## Policy Gradient
To maximize the objective function $J(\theta)$
    $$
    \underset{\theta}{\operatorname{arg max}}J(\theta) = \underset{\theta}{\operatorname{arg max}} \mathbb{E}_{s \sim d_\pi}\left [ V_\pi(s) \right ] 
    $$
we can use the policy gradient theorem:
$$
\nabla_\theta J(\theta)  = \mathbb{E}_{s \sim d_\pi}\left [\mathbb{E}_{a \sim \pi_{\theta}(\cdot \vert s)} [Q_\pi(s, a) \nabla_\theta \ln \pi_\theta(a \vert s)] \right ] 
$$
Sample from $a \sim \pi_{\theta}(\cdot \vert s)$ and a monte carlo estimation of $\nabla_\theta J(\theta)$ is:
$$
\boldsymbol{g}_\theta(s, a) \doteq Q_{\pi_\theta}(s, a) \nabla_\theta \ln \pi_\theta(a \vert s)
$$

## Generalization Advantage Estimation(GAE)
![](./doc/gae_0.png)
![](./doc/gae_1.png)
![](./doc/gae_2.png)

$$
\hat{A}_t^{GAE(\gamma, \lambda)} = \sum_{l=0}^{\infty} (\gamma \lambda)^l \delta_{t+l} = \delta_{t} + (\gamma \lambda) \hat{A}_{t+1}^{GAE(\gamma, \lambda)}
$$

In [20]:
from torch import nn
import torch    

class Critic(nn.Module):
    def __init__(self, state_dim, hidden_dim = 64, dim_pred = 1):
        super(Critic, self).__init__()
        
        self.proj_in = nn.Sequential(
            nn.Linear(state_dim, hidden_dim),
            nn.Tanh(), 
            nn.Linear(hidden_dim, hidden_dim),
            nn.Tanh()
        )

        self.value_head = nn.Linear(hidden_dim, dim_pred)

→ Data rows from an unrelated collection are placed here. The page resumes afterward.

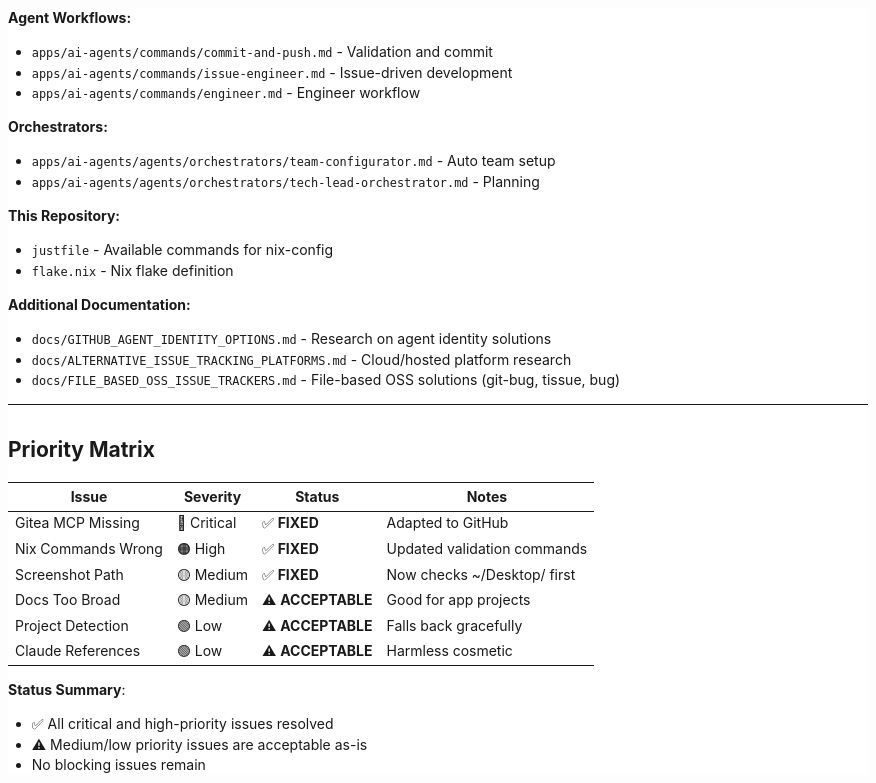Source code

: **Agent Workflows:**
- `apps/ai-agents/commands/commit-and-push.md` - Validation and commit
- `apps/ai-agents/commands/issue-engineer.md` - Issue-driven development
- `apps/ai-agents/commands/engineer.md` - Engineer workflow

**Orchestrators:**
- `apps/ai-agents/agents/orchestrators/team-configurator.md` - Auto team setup
- `apps/ai-agents/agents/orchestrators/tech-lead-orchestrator.md` - Planning

**This Repository:**
- `justfile` - Available commands for nix-config
- `flake.nix` - Nix flake definition

**Additional Documentation:**
- `docs/GITHUB_AGENT_IDENTITY_OPTIONS.md` - Research on agent identity solutions
- `docs/ALTERNATIVE_ISSUE_TRACKING_PLATFORMS.md` - Cloud/hosted platform research
- `docs/FILE_BASED_OSS_ISSUE_TRACKERS.md` - File-based OSS solutions (git-bug, tissue, bug)

---

## Priority Matrix

| Issue | Severity | Status | Notes |
|-------|----------|--------|-------|
| Gitea MCP Missing | 🔴 Critical | ✅ **FIXED** | Adapted to GitHub |
| Nix Commands Wrong | 🟠 High | ✅ **FIXED** | Updated validation commands |
| Screenshot Path | 🟡 Medium | ✅ **FIXED** | Now checks ~/Desktop/ first |
| Docs Too Broad | 🟡 Medium | ⚠️ **ACCEPTABLE** | Good for app projects |
| Project Detection | 🟢 Low | ⚠️ **ACCEPTABLE** | Falls back gracefully |
| Claude References | 🟢 Low | ⚠️ **ACCEPTABLE** | Harmless cosmetic |

**Status Summary**: 
- ✅ All critical and high-priority issues resolved
- ⚠️ Medium/low priority issues are acceptable as-is
- No blocking issues remain
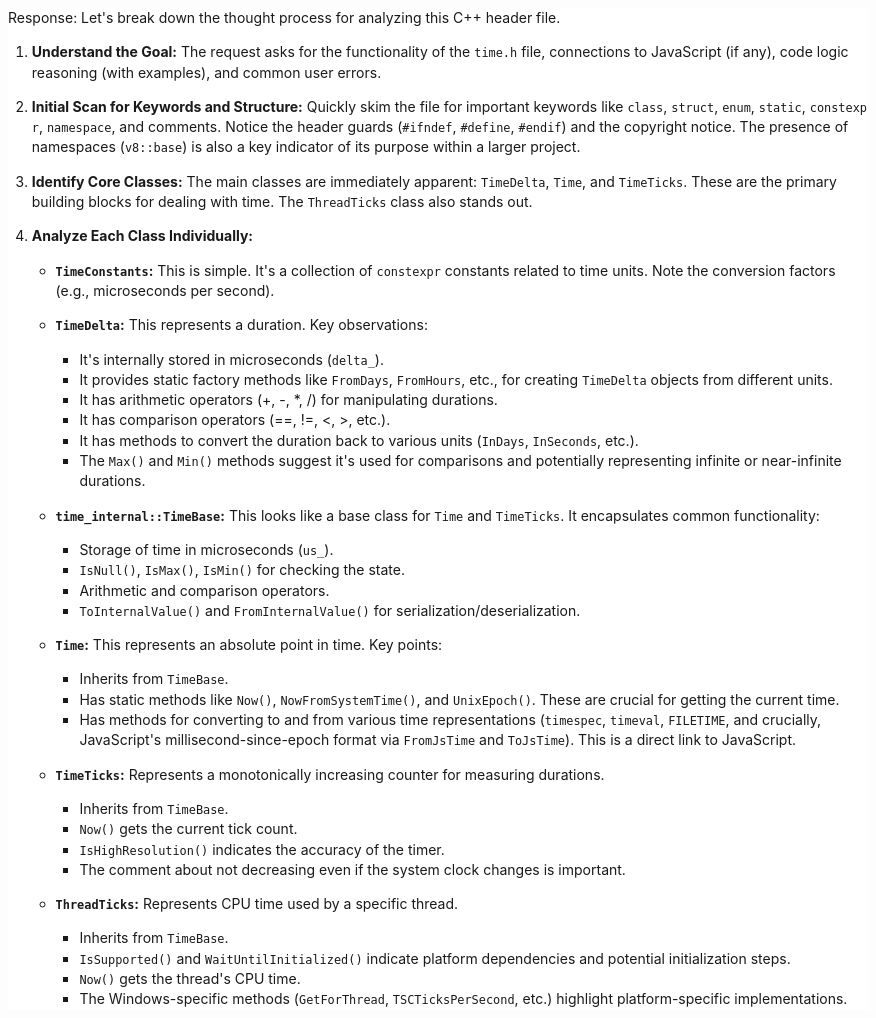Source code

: Response:
Let's break down the thought process for analyzing this C++ header file.

1. **Understand the Goal:** The request asks for the functionality of the `time.h` file, connections to JavaScript (if any), code logic reasoning (with examples), and common user errors.

2. **Initial Scan for Keywords and Structure:** Quickly skim the file for important keywords like `class`, `struct`, `enum`, `static`, `constexpr`, `namespace`, and comments. Notice the header guards (`#ifndef`, `#define`, `#endif`) and the copyright notice. The presence of namespaces (`v8::base`) is also a key indicator of its purpose within a larger project.

3. **Identify Core Classes:**  The main classes are immediately apparent: `TimeDelta`, `Time`, and `TimeTicks`. These are the primary building blocks for dealing with time. The `ThreadTicks` class also stands out.

4. **Analyze Each Class Individually:**

   * **`TimeConstants`:**  This is simple. It's a collection of `constexpr` constants related to time units. Note the conversion factors (e.g., microseconds per second).

   * **`TimeDelta`:**  This represents a duration. Key observations:
      * It's internally stored in microseconds (`delta_`).
      * It provides static factory methods like `FromDays`, `FromHours`, etc., for creating `TimeDelta` objects from different units.
      * It has arithmetic operators (+, -, *, /) for manipulating durations.
      * It has comparison operators (==, !=, <, >, etc.).
      * It has methods to convert the duration back to various units (`InDays`, `InSeconds`, etc.).
      * The `Max()` and `Min()` methods suggest it's used for comparisons and potentially representing infinite or near-infinite durations.

   * **`time_internal::TimeBase`:** This looks like a base class for `Time` and `TimeTicks`. It encapsulates common functionality:
      * Storage of time in microseconds (`us_`).
      * `IsNull()`, `IsMax()`, `IsMin()` for checking the state.
      * Arithmetic and comparison operators.
      * `ToInternalValue()` and `FromInternalValue()` for serialization/deserialization.

   * **`Time`:** This represents an absolute point in time. Key points:
      * Inherits from `TimeBase`.
      * Has static methods like `Now()`, `NowFromSystemTime()`, and `UnixEpoch()`. These are crucial for getting the current time.
      * Has methods for converting to and from various time representations (`timespec`, `timeval`, `FILETIME`, and crucially, JavaScript's millisecond-since-epoch format via `FromJsTime` and `ToJsTime`). This is a direct link to JavaScript.

   * **`TimeTicks`:** Represents a monotonically increasing counter for measuring durations.
      * Inherits from `TimeBase`.
      * `Now()` gets the current tick count.
      * `IsHighResolution()` indicates the accuracy of the timer.
      * The comment about not decreasing even if the system clock changes is important.

   * **`ThreadTicks`:**  Represents CPU time used by a specific thread.
      * Inherits from `TimeBase`.
      * `IsSupported()` and `WaitUntilInitialized()` indicate platform dependencies and potential initialization steps.
      * `Now()` gets the thread's CPU time.
      * The Windows-specific methods (`GetForThread`, `TSCTicksPerSecond`, etc.) highlight platform-specific implementations.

    def forward(self, state):
        x = self.proj_in(state)
        x = self.value_head(x)
        return x

num_samples = 9
state_dim = 10
critic = Critic(state_dim)
state = torch.randn(num_samples, state_dim)
rewards = torch.randn((num_samples, 1))
dones = torch.zeros((num_samples, 1))
dones[-1] = 1.0
next_states = torch.randn(num_samples, state_dim)
gamma = 0.99
lambda_ = 0.95

td_target = rewards + gamma * critic(next_states) * (1.0 - dones)
td_delta = td_target - critic(state)
print((gamma * critic(next_states)).shape)

advantages = torch.zeros((num_samples, 1))
advantages[-1] = td_delta[-1]
for t in range(num_samples - 2, -1, -1):
    advantages[t] = td_delta[t] + gamma * lambda_ * advantages[t + 1]

print(advantages.shape)


torch.Size([9, 1])
torch.Size([9, 1])



## The TRPO formula
Importance sampling ratio:
$$
\underset{\theta}{\operatorname{arg max}} \mathbb{E}_{s}\left [\mathbb{E}_{a \sim \pi_{\theta_\text{old}}(\cdot \vert s)} [  \frac{\pi_\theta(a \vert s)}{\pi_{\theta_\text{old}}(a \vert s)} \hat{A}_{\theta_\text{old}}(s, a) ] \right]
$$

## The PPO Algorithm
$$
\underset{\theta}{\operatorname{arg max}} \mathbb{E}_{s}\left [\mathbb{E}_{a \sim \pi_{\theta_\text{old}}(\cdot \vert s)} [\min(\frac{\pi_\theta(a \vert s)}{\pi_{\theta_\text{old}}(a \vert s)} \hat{A}_{\theta_\text{old}}(s, a), \text{clip}(\frac{\pi_\theta(a \vert s)}{\pi_{\theta_\text{old}}(a \vert s)}, 1 - \epsilon, 1 + \epsilon) \hat{A}_{\theta_\text{old}}(s, a))]\right]
$$